◆ INPUT DATA ◆
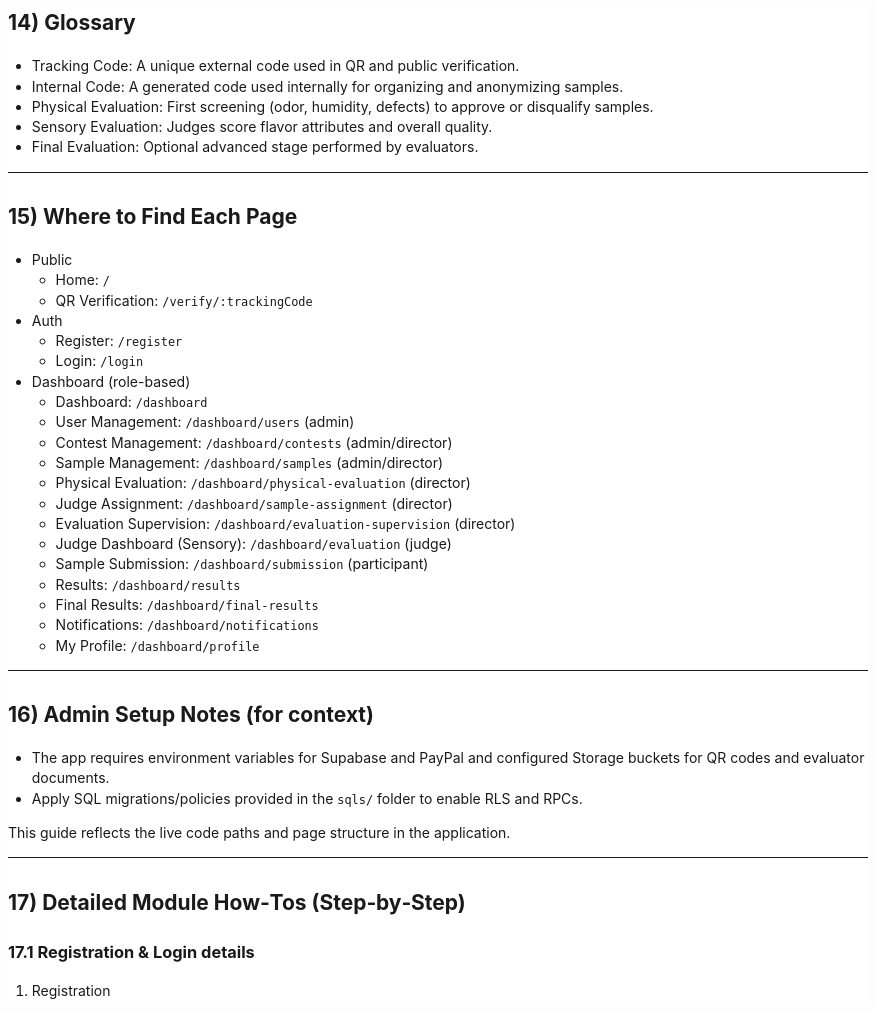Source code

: 
## 14) Glossary

- Tracking Code: A unique external code used in QR and public verification.
- Internal Code: A generated code used internally for organizing and anonymizing samples.
- Physical Evaluation: First screening (odor, humidity, defects) to approve or disqualify samples.
- Sensory Evaluation: Judges score flavor attributes and overall quality.
- Final Evaluation: Optional advanced stage performed by evaluators.

---

## 15) Where to Find Each Page

- Public
  - Home: `/`
  - QR Verification: `/verify/:trackingCode`
- Auth
  - Register: `/register`
  - Login: `/login`
- Dashboard (role-based)
  - Dashboard: `/dashboard`
  - User Management: `/dashboard/users` (admin)
  - Contest Management: `/dashboard/contests` (admin/director)
  - Sample Management: `/dashboard/samples` (admin/director)
  - Physical Evaluation: `/dashboard/physical-evaluation` (director)
  - Judge Assignment: `/dashboard/sample-assignment` (director)
  - Evaluation Supervision: `/dashboard/evaluation-supervision` (director)
  - Judge Dashboard (Sensory): `/dashboard/evaluation` (judge)
  - Sample Submission: `/dashboard/submission` (participant)
  - Results: `/dashboard/results`
  - Final Results: `/dashboard/final-results`
  - Notifications: `/dashboard/notifications`
  - My Profile: `/dashboard/profile`

---

## 16) Admin Setup Notes (for context)

- The app requires environment variables for Supabase and PayPal and configured Storage buckets for QR codes and evaluator documents.
- Apply SQL migrations/policies provided in the `sqls/` folder to enable RLS and RPCs.

This guide reflects the live code paths and page structure in the application.

---

## 17) Detailed Module How‑Tos (Step‑by‑Step)

### 17.1 Registration & Login details

1. Registration
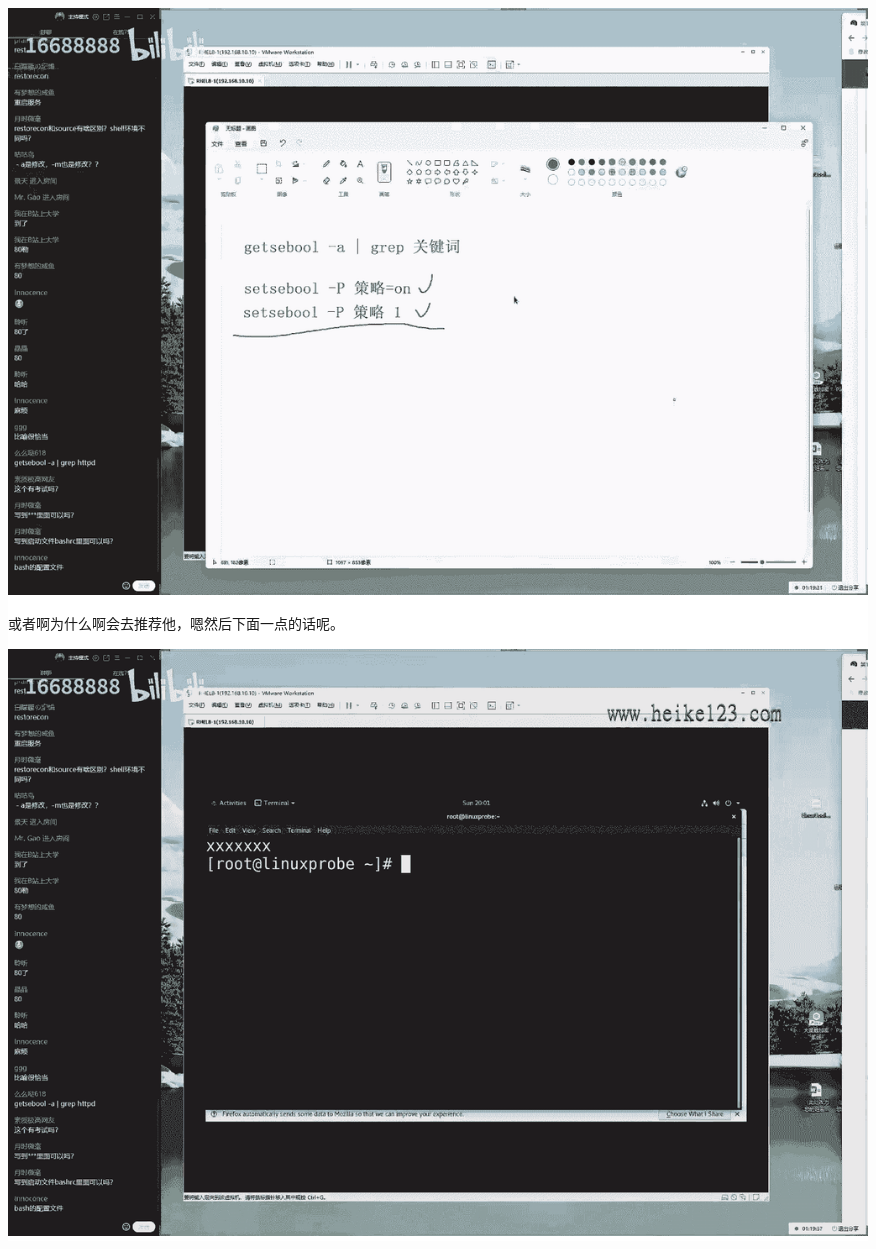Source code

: ![](img/d2a8c4e67e0eb4adffebd2a77e1e82cd_179.png)

或者啊为什么啊会去推荐他，嗯然后下面一点的话呢。

![](img/d2a8c4e67e0eb4adffebd2a77e1e82cd_181.png)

◆ WORK TO BE COMPLETED ◆
Return every line of the records above that contains the word "Final", matching case exactly.

◆ ANSWER FOR THE TASK ◆
- Final Evaluation: Optional advanced stage performed by evaluators.
  - Final Results: `/dashboard/final-results`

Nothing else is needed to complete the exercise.